======== Passage for review ========
Comics – I am finally catching up on my Valiant digital back issues, and the first 10 issues of Archer & Armstrong by Fred Van Lente are a fun, wacky read. I have no previous exposure to the characters from their original series, but the modern-day Archer & Armstrong are drawn in broad strokes and their adventures are fast-paced, exciting, thrilling, and funny. If you’ve never read any Valiant comics but were intrigued by the relaunch, I would recommend picking up Archer & Armstrong. (I may have more Valiant recommendations in the future; there are issues of Harbinger and X-O Manowar burning a hole in my iPad right now, too.)
Comics – This week I finally finished the first Savage Sword of Conan phonebook-style tome from Dark Horse, which has collected black-and-white reprints of the original 1970s Marvel series. I never really understood the appeal of Conan, but this volume helped me see where Barbarian-mania came from. Roy Thomas does an uncanny job channeling Robert E. Howard, filling the book with flowery pulp prose. It’s the art, though, that’s the real revelation in this book. Any story illustrated by Jim Starlin will immediately catch my attention, and Tony Dezuniga also puts in a great showing; this was also my first exposure to Alex Nino, and his pages were a labyrinth of thin line and detail. The best, though, are the stories illustrated by John Buscema, particularly when inked by Alfredo Alcala. I would put down a good chunk of change for a full-colour collection of their stories. So I like Conan, now. Who knew?
======== Record set ========
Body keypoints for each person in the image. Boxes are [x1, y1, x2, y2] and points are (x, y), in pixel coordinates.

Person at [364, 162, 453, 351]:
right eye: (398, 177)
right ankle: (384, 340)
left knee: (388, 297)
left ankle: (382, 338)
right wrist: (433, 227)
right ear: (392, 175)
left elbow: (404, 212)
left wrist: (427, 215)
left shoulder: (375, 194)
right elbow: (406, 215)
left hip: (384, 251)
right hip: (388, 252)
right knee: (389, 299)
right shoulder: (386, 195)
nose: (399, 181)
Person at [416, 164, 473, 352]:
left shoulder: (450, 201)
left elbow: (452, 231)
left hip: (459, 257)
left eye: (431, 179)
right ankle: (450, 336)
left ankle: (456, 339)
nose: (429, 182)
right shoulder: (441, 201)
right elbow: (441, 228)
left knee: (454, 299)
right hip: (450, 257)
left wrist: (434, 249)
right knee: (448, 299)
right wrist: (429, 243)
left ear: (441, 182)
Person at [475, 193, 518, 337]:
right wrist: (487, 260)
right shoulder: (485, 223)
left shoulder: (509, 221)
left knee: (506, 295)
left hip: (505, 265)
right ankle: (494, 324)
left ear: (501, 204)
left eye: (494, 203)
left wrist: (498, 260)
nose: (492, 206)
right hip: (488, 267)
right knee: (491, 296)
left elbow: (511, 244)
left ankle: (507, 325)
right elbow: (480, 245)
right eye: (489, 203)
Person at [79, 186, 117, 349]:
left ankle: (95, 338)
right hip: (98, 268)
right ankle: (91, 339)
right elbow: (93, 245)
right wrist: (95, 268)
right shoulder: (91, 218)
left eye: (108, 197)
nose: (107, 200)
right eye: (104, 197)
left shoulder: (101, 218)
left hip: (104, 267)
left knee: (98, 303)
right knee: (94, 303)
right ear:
========
_Exercise set:_
1/ In the comics reviews, transcribe everything from "Comics – I am" down to "right now, too.)".
2/ According to the comics reviews, whose pages were a labyrinth of thin line and detail?
3/ Pick up the comics reviews where they stop and keep writing.

_Task-by-task answers:_
1/
Comics – I am finally catching up on my Valiant digital back issues, and the first 10 issues of Archer & Armstrong by Fred Van Lente are a fun, wacky read. I have no previous exposure to the characters from their original series, but the modern-day Archer & Armstrong are drawn in broad strokes and their adventures are fast-paced, exciting, thrilling, and funny. If you’ve never read any Valiant comics but were intrigued by the relaunch, I would recommend picking up Archer & Armstrong. (I may have more Valiant recommendations in the future; there are issues of Harbinger and X-O Manowar burning a hole in my iPad right now, too.)

2/ Alex Nino's

3/
Movies – I thought that I’m Not There, the movie inspired by the life and music of Bob Dylan, would be a write-off, but my curiosity eventually overcame my inertia and I ended up watching it. And I actually really liked it. It’s more lyrical than narrative, with Dylan being interpreted by six different actors, and the movie weaves back and forth between the plots. In one thread, Richard Gere is Bob Dylan as a retired Billy The Kid, walking through a town populated by Dylan lyrics come to life, and it’s shot like a soft-focus 1970s western. In another, Heath Ledger plays an actor in the 1960s whose life is falling apart, and he is filming a movie where he plays the version of Bob Dylan that Christian Bale played in the 1950s story. But my favourite is Cate Blanchett’s interpretation of nihilistic, drugged-out Electric Dylan. She stumbles and swaggers, her performance full of mumbles and tics and a raw energy that completely takes over the film. That alone makes it worth watching.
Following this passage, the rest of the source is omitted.